### WHAT THE TASK REQUIRES:
Copy out the lines of the rows below word for word, starting at the very first line and ending at the line with "family: Figitidae", both included.

····················

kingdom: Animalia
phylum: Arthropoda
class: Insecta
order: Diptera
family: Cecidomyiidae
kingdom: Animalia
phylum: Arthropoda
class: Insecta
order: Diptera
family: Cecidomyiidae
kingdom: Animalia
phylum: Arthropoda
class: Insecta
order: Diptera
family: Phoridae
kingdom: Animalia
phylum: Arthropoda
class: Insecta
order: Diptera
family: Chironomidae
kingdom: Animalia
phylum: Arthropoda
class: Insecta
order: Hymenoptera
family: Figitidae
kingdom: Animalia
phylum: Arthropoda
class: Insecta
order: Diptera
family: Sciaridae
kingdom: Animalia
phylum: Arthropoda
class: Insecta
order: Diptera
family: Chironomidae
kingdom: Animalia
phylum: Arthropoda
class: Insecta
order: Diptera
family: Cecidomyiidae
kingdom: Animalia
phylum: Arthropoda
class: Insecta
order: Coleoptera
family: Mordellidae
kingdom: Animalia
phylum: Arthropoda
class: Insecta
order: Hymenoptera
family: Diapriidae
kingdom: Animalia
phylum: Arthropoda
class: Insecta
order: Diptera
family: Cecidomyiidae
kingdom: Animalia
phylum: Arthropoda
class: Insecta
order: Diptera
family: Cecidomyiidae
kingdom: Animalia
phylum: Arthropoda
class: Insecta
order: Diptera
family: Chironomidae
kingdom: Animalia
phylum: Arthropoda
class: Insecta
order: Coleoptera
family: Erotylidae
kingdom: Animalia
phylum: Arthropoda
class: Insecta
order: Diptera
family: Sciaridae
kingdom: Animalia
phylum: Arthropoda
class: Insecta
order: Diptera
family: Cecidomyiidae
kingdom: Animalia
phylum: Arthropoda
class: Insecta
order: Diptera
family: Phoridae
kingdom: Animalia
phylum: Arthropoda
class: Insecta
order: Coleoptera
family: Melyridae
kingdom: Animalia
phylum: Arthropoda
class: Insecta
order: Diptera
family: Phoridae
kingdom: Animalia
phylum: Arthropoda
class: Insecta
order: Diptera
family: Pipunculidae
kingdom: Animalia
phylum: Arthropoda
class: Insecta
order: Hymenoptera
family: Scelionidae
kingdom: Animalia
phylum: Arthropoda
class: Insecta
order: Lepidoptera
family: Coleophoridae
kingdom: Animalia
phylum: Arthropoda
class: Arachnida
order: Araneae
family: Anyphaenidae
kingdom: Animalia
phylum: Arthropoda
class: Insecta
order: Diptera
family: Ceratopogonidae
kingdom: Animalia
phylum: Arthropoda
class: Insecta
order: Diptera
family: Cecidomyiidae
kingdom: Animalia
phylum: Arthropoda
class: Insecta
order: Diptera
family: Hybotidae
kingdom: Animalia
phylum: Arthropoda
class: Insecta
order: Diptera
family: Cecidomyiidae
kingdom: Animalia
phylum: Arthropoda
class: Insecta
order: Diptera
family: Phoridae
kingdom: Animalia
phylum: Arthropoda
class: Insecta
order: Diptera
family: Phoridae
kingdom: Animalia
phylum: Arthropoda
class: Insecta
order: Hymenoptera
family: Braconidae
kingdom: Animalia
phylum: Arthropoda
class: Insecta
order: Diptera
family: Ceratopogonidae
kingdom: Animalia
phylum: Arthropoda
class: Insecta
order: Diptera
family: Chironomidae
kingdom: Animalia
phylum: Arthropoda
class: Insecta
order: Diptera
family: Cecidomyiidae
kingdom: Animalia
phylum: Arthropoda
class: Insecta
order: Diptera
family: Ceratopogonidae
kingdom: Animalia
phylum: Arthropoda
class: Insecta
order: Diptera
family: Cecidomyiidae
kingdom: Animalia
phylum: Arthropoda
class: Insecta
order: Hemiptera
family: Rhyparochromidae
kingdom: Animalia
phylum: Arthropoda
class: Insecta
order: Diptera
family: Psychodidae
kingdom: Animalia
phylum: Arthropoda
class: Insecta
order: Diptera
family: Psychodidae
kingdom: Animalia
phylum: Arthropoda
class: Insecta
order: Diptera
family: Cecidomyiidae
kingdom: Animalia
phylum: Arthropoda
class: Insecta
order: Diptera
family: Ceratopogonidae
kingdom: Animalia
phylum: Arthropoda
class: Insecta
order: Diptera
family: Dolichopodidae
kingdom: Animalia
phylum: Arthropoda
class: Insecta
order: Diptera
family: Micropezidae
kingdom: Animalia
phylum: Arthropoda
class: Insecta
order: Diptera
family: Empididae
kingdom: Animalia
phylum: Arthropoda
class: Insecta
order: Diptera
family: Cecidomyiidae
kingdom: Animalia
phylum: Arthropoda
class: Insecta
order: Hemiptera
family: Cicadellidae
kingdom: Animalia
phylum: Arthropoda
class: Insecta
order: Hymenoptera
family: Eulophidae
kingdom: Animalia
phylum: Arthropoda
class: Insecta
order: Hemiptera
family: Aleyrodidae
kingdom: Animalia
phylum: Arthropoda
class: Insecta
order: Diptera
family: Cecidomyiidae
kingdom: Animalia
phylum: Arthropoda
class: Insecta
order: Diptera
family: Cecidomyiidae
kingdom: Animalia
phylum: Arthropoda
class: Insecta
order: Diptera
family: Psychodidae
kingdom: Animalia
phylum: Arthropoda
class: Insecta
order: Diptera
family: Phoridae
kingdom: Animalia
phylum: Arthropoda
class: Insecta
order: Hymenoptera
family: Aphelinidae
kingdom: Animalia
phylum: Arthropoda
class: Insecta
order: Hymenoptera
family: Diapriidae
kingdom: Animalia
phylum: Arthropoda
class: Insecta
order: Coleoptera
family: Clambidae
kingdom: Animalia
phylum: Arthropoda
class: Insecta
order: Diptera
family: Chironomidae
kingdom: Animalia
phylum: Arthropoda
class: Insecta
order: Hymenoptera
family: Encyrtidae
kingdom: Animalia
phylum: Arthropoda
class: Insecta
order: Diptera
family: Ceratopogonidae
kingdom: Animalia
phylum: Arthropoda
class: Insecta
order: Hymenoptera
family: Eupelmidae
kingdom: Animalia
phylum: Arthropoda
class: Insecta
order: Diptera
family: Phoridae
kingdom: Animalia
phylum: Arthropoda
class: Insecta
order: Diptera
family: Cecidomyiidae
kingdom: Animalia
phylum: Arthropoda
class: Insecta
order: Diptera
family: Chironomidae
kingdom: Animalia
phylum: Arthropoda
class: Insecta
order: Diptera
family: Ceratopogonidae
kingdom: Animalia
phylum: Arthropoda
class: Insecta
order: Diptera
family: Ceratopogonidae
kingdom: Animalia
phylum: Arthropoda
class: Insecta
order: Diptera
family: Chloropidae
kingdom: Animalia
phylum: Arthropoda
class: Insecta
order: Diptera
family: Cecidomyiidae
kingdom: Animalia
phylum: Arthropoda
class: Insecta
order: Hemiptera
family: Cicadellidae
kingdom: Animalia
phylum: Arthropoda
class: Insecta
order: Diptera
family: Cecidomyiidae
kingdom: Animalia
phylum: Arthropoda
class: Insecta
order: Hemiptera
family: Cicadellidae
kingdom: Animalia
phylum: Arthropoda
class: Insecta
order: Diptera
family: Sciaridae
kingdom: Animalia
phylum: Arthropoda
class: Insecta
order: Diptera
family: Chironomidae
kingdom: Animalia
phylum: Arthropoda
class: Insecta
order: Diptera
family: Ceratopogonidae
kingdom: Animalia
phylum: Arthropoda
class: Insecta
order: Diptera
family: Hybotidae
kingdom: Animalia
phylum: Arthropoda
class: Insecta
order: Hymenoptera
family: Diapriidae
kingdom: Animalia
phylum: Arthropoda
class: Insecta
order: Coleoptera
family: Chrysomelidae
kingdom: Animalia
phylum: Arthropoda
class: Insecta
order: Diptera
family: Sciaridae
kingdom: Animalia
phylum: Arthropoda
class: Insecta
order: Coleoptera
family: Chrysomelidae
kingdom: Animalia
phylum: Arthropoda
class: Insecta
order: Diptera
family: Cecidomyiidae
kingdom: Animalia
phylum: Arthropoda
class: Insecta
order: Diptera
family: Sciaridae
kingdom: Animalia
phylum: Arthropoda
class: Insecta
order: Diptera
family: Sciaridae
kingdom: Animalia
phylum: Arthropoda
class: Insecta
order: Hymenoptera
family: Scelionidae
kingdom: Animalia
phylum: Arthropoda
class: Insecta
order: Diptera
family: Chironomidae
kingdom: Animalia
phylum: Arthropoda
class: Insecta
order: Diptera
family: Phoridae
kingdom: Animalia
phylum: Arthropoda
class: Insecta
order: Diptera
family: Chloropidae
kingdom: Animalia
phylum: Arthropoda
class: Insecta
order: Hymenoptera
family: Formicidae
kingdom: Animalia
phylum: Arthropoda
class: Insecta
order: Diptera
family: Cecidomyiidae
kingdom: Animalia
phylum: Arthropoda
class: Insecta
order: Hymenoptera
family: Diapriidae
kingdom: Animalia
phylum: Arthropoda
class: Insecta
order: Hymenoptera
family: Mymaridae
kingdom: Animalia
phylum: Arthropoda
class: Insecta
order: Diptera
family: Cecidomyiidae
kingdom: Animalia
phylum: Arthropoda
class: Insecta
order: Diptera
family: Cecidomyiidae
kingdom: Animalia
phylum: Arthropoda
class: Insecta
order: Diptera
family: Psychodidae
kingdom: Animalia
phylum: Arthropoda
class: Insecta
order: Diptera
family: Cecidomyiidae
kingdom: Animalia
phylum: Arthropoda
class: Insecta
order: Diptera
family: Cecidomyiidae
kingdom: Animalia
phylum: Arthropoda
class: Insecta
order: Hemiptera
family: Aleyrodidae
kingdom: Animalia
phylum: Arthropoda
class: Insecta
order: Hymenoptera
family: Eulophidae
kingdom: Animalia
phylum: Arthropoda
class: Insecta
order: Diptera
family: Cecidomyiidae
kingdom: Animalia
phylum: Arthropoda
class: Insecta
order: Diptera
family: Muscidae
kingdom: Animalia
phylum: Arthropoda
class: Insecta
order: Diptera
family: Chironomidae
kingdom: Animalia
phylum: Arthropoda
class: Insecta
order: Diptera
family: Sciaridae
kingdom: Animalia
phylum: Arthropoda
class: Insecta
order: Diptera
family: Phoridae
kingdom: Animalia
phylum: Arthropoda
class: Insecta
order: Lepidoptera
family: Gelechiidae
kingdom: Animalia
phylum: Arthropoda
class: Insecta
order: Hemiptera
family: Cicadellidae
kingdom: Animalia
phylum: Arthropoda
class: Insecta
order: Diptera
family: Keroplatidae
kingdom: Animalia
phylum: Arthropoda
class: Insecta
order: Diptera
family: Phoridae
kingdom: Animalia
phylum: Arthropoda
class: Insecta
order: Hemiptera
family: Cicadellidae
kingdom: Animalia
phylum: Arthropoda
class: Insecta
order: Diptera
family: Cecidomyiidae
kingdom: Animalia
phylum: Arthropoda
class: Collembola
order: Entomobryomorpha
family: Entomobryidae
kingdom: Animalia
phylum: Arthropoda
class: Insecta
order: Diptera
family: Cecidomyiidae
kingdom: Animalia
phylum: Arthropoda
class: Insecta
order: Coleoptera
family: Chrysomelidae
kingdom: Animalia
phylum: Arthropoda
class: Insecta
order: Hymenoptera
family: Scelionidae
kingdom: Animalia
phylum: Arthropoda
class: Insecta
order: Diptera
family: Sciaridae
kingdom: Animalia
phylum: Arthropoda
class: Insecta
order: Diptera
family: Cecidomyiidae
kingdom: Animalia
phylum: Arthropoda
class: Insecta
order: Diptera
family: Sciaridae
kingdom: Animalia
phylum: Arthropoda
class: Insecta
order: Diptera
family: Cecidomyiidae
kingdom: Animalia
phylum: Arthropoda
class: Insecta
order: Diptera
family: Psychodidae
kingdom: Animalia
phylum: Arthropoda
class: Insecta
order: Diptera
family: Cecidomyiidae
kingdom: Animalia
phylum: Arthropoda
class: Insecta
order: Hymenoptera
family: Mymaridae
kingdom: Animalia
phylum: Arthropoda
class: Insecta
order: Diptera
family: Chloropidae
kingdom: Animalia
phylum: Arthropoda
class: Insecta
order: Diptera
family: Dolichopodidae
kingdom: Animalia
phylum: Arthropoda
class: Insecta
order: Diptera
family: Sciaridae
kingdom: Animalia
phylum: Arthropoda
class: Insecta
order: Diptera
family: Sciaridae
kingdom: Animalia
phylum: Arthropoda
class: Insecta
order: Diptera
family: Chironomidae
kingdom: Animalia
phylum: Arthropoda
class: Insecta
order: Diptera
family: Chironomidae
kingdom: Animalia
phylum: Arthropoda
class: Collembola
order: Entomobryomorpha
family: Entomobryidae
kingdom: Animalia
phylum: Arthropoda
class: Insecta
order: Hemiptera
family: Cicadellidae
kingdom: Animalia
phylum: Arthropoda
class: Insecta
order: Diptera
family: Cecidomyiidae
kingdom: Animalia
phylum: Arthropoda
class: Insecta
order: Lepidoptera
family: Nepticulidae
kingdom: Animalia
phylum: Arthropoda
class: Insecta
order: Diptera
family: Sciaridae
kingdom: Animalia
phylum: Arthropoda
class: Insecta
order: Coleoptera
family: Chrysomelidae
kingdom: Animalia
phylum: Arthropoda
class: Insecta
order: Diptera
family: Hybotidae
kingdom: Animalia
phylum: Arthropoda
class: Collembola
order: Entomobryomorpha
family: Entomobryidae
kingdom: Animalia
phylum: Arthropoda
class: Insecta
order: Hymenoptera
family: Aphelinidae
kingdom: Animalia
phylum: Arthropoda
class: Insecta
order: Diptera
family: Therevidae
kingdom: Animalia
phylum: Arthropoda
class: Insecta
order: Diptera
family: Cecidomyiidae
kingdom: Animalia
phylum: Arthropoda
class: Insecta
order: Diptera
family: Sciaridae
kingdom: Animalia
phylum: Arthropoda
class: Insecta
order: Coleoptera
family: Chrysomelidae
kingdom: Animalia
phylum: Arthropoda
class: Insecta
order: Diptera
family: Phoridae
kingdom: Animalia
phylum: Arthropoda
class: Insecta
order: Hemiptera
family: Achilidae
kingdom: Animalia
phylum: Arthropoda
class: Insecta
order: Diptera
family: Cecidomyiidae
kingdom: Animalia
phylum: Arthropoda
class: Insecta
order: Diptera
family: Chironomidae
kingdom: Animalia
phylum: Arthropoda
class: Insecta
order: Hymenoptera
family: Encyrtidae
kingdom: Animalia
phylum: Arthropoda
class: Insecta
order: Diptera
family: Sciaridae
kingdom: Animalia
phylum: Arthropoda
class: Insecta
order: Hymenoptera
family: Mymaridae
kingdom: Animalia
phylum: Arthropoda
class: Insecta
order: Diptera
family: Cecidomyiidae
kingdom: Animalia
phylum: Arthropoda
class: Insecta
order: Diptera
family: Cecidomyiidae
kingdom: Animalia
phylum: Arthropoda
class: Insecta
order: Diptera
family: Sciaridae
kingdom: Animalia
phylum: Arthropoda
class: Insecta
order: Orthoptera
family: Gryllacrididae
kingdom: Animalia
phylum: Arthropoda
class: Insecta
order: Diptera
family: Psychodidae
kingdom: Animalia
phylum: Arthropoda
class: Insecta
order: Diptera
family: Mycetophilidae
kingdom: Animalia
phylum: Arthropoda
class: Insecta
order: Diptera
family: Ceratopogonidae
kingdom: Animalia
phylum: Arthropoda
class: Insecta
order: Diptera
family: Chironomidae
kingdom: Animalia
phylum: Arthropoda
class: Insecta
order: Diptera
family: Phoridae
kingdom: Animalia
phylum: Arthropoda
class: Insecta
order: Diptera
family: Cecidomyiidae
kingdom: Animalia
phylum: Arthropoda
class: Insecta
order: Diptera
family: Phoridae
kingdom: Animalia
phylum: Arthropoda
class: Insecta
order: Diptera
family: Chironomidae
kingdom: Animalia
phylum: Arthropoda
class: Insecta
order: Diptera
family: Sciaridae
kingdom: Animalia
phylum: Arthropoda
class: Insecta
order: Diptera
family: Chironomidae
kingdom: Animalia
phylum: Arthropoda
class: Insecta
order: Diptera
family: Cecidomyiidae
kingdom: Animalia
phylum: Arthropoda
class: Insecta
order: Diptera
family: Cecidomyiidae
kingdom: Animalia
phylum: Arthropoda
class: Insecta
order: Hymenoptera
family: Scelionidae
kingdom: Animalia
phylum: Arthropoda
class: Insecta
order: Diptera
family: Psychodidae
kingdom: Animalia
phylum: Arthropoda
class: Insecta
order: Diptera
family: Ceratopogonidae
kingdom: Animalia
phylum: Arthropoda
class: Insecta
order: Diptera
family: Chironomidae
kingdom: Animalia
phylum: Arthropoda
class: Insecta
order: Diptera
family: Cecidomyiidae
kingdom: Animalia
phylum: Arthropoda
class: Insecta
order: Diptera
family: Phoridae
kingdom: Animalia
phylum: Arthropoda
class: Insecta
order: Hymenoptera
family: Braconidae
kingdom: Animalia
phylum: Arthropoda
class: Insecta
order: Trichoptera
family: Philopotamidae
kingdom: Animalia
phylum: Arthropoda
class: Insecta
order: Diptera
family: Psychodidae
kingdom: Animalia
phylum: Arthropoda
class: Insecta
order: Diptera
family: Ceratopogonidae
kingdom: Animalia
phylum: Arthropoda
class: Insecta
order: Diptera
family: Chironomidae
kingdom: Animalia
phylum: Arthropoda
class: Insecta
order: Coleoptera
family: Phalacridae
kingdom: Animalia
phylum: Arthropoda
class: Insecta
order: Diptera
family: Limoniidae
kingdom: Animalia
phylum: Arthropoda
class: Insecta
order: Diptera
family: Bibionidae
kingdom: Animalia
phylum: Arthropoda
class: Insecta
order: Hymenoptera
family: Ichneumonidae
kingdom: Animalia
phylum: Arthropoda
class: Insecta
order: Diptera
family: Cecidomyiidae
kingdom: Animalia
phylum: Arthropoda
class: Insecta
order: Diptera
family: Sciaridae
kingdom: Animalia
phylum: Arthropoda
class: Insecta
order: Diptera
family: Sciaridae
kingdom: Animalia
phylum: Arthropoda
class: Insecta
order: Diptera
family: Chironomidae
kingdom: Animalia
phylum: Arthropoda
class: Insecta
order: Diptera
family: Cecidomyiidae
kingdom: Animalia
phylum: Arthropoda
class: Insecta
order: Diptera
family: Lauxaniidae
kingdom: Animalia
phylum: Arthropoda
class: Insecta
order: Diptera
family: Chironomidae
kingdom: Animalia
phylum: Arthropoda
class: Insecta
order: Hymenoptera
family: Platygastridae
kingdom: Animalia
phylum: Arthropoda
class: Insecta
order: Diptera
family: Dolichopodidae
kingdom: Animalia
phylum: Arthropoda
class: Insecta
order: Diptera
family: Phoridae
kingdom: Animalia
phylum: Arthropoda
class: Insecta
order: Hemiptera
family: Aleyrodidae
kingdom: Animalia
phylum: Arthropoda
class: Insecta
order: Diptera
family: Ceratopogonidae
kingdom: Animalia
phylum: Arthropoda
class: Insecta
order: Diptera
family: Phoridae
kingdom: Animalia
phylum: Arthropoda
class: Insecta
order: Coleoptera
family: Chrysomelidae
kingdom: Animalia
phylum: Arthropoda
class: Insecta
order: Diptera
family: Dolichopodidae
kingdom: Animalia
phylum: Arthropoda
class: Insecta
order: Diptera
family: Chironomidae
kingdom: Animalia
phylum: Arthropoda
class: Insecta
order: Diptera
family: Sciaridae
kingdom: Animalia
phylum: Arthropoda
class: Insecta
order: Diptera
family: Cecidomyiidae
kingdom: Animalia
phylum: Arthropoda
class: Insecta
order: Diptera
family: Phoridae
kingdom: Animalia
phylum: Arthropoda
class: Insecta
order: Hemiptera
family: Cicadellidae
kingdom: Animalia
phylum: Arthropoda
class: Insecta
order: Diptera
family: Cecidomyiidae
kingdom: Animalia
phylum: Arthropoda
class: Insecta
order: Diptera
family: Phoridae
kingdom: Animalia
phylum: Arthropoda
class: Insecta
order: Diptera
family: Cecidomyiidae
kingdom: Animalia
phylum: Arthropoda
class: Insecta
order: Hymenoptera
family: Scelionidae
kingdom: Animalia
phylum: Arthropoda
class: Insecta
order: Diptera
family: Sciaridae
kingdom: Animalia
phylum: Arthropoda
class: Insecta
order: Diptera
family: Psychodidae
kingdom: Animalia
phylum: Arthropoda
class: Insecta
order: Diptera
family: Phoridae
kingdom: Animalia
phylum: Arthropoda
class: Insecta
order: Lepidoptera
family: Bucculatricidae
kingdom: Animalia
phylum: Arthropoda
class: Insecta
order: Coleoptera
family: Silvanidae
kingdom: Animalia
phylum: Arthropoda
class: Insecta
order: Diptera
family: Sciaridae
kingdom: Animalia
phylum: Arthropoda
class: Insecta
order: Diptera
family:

····················

### RESPONSE TO THE TASK:
kingdom: Animalia
phylum: Arthropoda
class: Insecta
order: Diptera
family: Cecidomyiidae
kingdom: Animalia
phylum: Arthropoda
class: Insecta
order: Diptera
family: Cecidomyiidae
kingdom: Animalia
phylum: Arthropoda
class: Insecta
order: Diptera
family: Phoridae
kingdom: Animalia
phylum: Arthropoda
class: Insecta
order: Diptera
family: Chironomidae
kingdom: Animalia
phylum: Arthropoda
class: Insecta
order: Hymenoptera
family: Figitidae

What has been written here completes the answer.